Hank 3

An Interview with Hank 3
by Mike Huberty
November 2011

Shelton Hank Williams is the closest thing that country music has to a crown prince. The son of Bocephus himself, Hank Jr. (The Artist Formerly Known as the “Are You Ready For Some Football?” guy), and the grandson of one of the most popular country artists of all time, Hank3has charted a path entirely his own. Starting his career drumming for punk bands in the early 90’s, he’s spent his music career freely ignoring the genre lines of metal (he was in two bands with PANTERA’s Phil Anselmo, ARSON ANTHEM and SUPERJOINT RITUAL), cow-punk (he calls it “hellbilly” with his DAMN BAND), and punk (leading the band ASSJACK) After years of fighting with the Nashville country music system (just listen to “Dick in Dixie” or “Trashville” for his opinions on the current state of country music) as well as his record labels, Hank has just released three(!) new albums on his own, Hank3 label. Ghost to a Ghost/Guttertown is a double country-tinged album, Attention Deficit Domination is doom metal, and 3 Bar Ranch Cattle Callin’ is a mashup of speed metal and spoken word by cattle auctioneers that has to be heard to be believed!

“As Henry Rollins told me many years ago”, Hank proclaims, “‘All you need is distribution. You already got your fans, you have a good work, ethic and you tour. You know what you want, you got your sounds, you know how to write and record record and mix and master them yourself.’ 2011 is a new beginning and it’s been exciting. A lot of people have written about me, saying ‘he does this and he does that’. But no one has heard what a diverse musician I could be until now.” Indeed, Hank plays all of the instruments on both ADD and Cattle Callin’. Not that he can’t call in a little help once in awhile, he gets stars as distinct as Tom Waits and Primus’ Les Claypool to help out on some tracks on Guttertown. He adds, “Whenever I get in recording mode I have to shut everything down and be at the house. But I basically wrote all the material in January and I hit the record button in February and didn’t have all songs recorded, mixed, and mastered until June. So, from the time I woke up until the time I went to sleep that’s what every day revolved around. I usually weigh 160 but I went down to 137 pounds through all that process. It was very grueling, but very inspiring to be able to release that much music on the same day. “

And even though it seems like he would be groomed for the stage, music is a trajectory that he found without too much help. “You’d be a little surprised.” he says. “I only used to get to go to Fantasy Land about two weeks a year honestly… I was never around my father that much, they got divorced when I was two years old… Since I didn’t live with my father all the time, I didn’t get to be around a lot of the musicians that most people would think. Getting to be around THE MELVINS and all these other bands that I’ve been involved with, that was kind of my own groundwork going to shows and being involved for the love of the music.” He continues, “My Dad was forced onstage when he was 8 years old, he didn’t have a choice. I got into music because I wanted to.”

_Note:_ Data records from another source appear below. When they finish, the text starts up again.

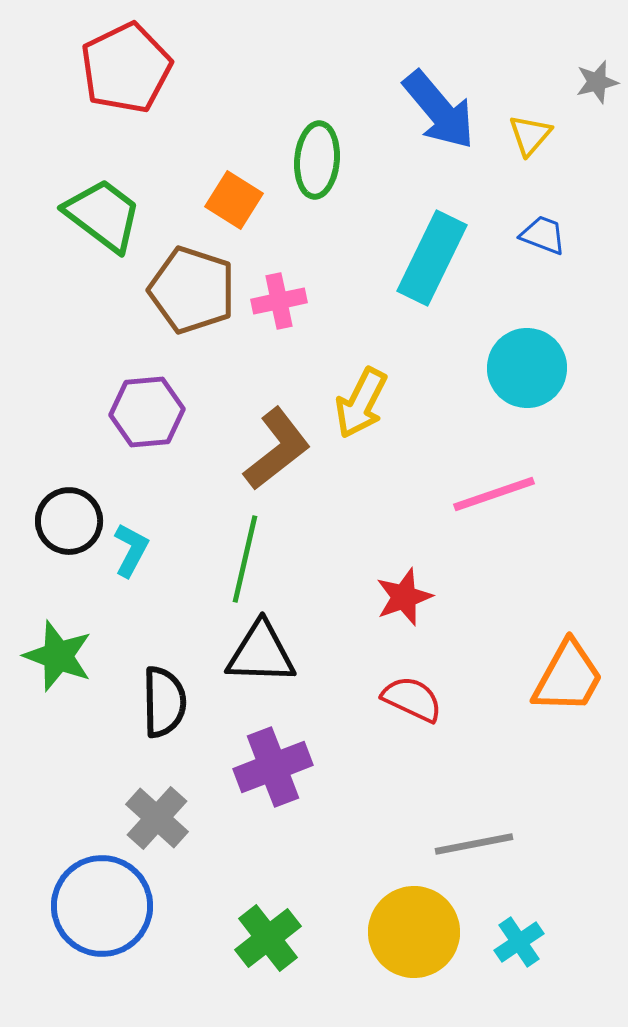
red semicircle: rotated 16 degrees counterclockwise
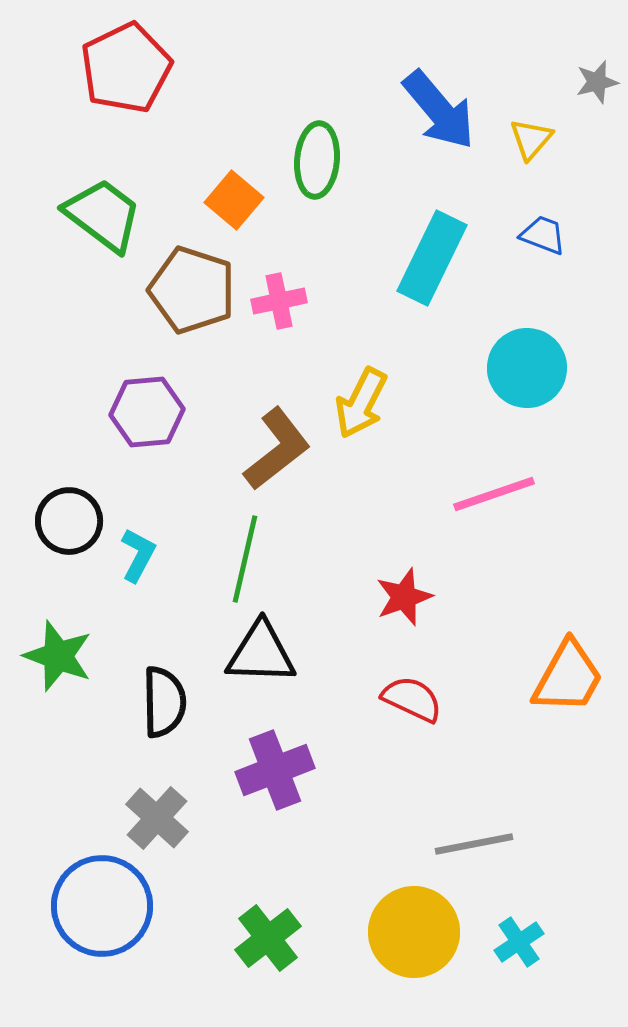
yellow triangle: moved 1 px right, 4 px down
orange square: rotated 8 degrees clockwise
cyan L-shape: moved 7 px right, 5 px down
purple cross: moved 2 px right, 3 px down
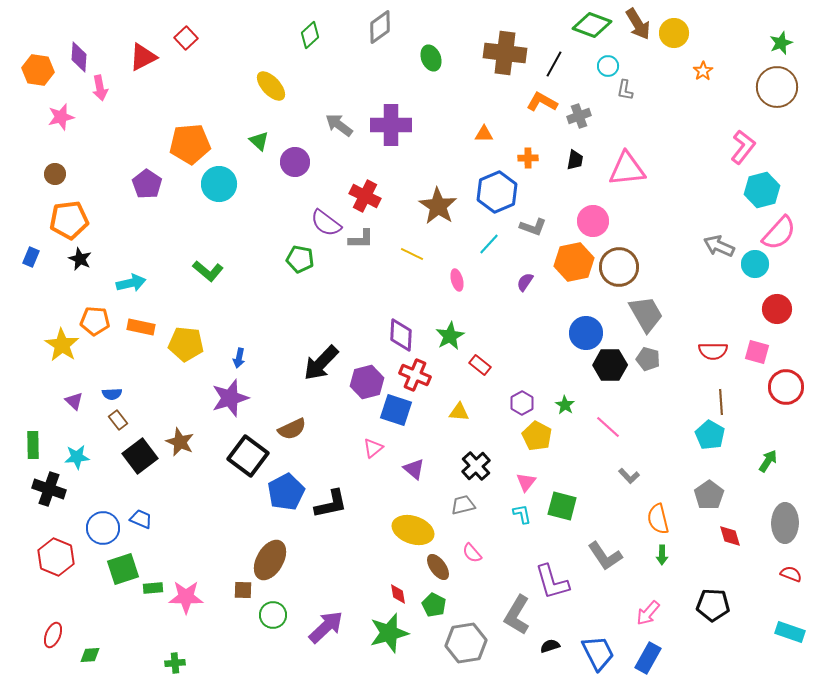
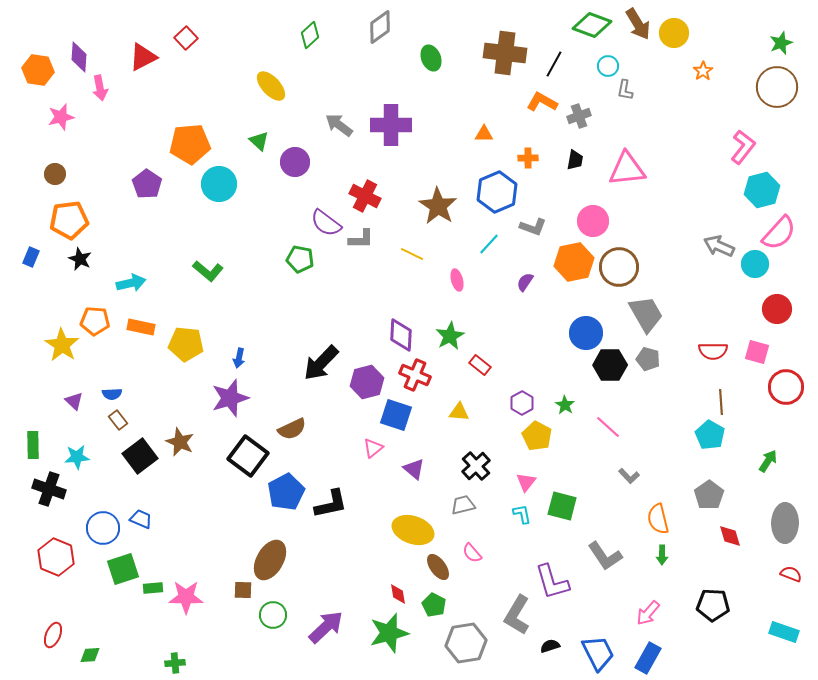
blue square at (396, 410): moved 5 px down
cyan rectangle at (790, 632): moved 6 px left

But his life changed quickly when he got an unexpected surprise. “I was opening up for a band called Buzzoven in Nashville. I had a one-night stand that waited three years to tell me I had a son and they served papers onstage. Then the judge told me I owed sixty-thousand dollars backpay and that I had to ‘Get a real job, boy.’ My way of getting a real job was paying my dues and that’s when I had to get into country to be able to rock out again. It all worked out for the best, I got to take care of my son and I got to create my own niche out there.”

Hank 3 will bring that niche to The Barrymore Theatre in Madison on December 1st. His shows go well over three hours and the set is divided up between his genres. “It’s a long show, I always tell ladies not to wear open-toed shoes to the show. We usually have a pretty rowdy crowd, but I always pay respects to my roots and country in the first part of the show… then I get into the hellbilly and the doom rock and the metal. 18 to 80 is our crowd. It’s the average guy, the redneck, the heavy metal dude, the biker, and the grandmas and grandpas.  I’m really proud of our audience.”